Entries from a dataset
┄┄┄┄┄┄┄┄┄┄

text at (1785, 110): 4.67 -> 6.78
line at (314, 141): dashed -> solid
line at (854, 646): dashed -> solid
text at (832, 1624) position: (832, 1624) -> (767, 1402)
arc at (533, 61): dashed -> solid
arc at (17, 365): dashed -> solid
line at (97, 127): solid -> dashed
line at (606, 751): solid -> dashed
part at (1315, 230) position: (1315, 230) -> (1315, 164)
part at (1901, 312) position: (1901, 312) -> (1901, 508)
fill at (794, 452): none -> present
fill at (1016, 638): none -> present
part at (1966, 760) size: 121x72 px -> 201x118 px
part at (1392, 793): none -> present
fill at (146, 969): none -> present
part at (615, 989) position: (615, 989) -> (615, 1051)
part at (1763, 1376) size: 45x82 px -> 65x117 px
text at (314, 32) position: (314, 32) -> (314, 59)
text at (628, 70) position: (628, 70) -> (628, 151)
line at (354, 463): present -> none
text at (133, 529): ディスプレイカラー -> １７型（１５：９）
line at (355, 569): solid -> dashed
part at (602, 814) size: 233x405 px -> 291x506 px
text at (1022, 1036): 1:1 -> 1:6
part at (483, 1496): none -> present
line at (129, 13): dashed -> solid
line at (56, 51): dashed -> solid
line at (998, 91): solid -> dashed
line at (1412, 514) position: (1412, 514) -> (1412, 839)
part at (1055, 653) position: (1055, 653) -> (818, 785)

┄┄┄┄┄┄┄┄┄┄

The problem: Arrange every line of the records above as one numbered list, leaving out blank lines.

Response to this task:
1. text at (1785, 110): 4.67 -> 6.78
2. line at (314, 141): dashed -> solid
3. line at (854, 646): dashed -> solid
4. text at (832, 1624) position: (832, 1624) -> (767, 1402)
5. arc at (533, 61): dashed -> solid
6. arc at (17, 365): dashed -> solid
7. line at (97, 127): solid -> dashed
8. line at (606, 751): solid -> dashed
9. part at (1315, 230) position: (1315, 230) -> (1315, 164)
10. part at (1901, 312) position: (1901, 312) -> (1901, 508)
11. fill at (794, 452): none -> present
12. fill at (1016, 638): none -> present
13. part at (1966, 760) size: 121x72 px -> 201x118 px
14. part at (1392, 793): none -> present
15. fill at (146, 969): none -> present
16. part at (615, 989) position: (615, 989) -> (615, 1051)
17. part at (1763, 1376) size: 45x82 px -> 65x117 px
18. text at (314, 32) position: (314, 32) -> (314, 59)
19. text at (628, 70) position: (628, 70) -> (628, 151)
20. line at (354, 463): present -> none
21. text at (133, 529): ディスプレイカラー -> １７型（１５：９）
22. line at (355, 569): solid -> dashed
23. part at (602, 814) size: 233x405 px -> 291x506 px
24. text at (1022, 1036): 1:1 -> 1:6
25. part at (483, 1496): none -> present
26. line at (129, 13): dashed -> solid
27. line at (56, 51): dashed -> solid
28. line at (998, 91): solid -> dashed
29. line at (1412, 514) position: (1412, 514) -> (1412, 839)
30. part at (1055, 653) position: (1055, 653) -> (818, 785)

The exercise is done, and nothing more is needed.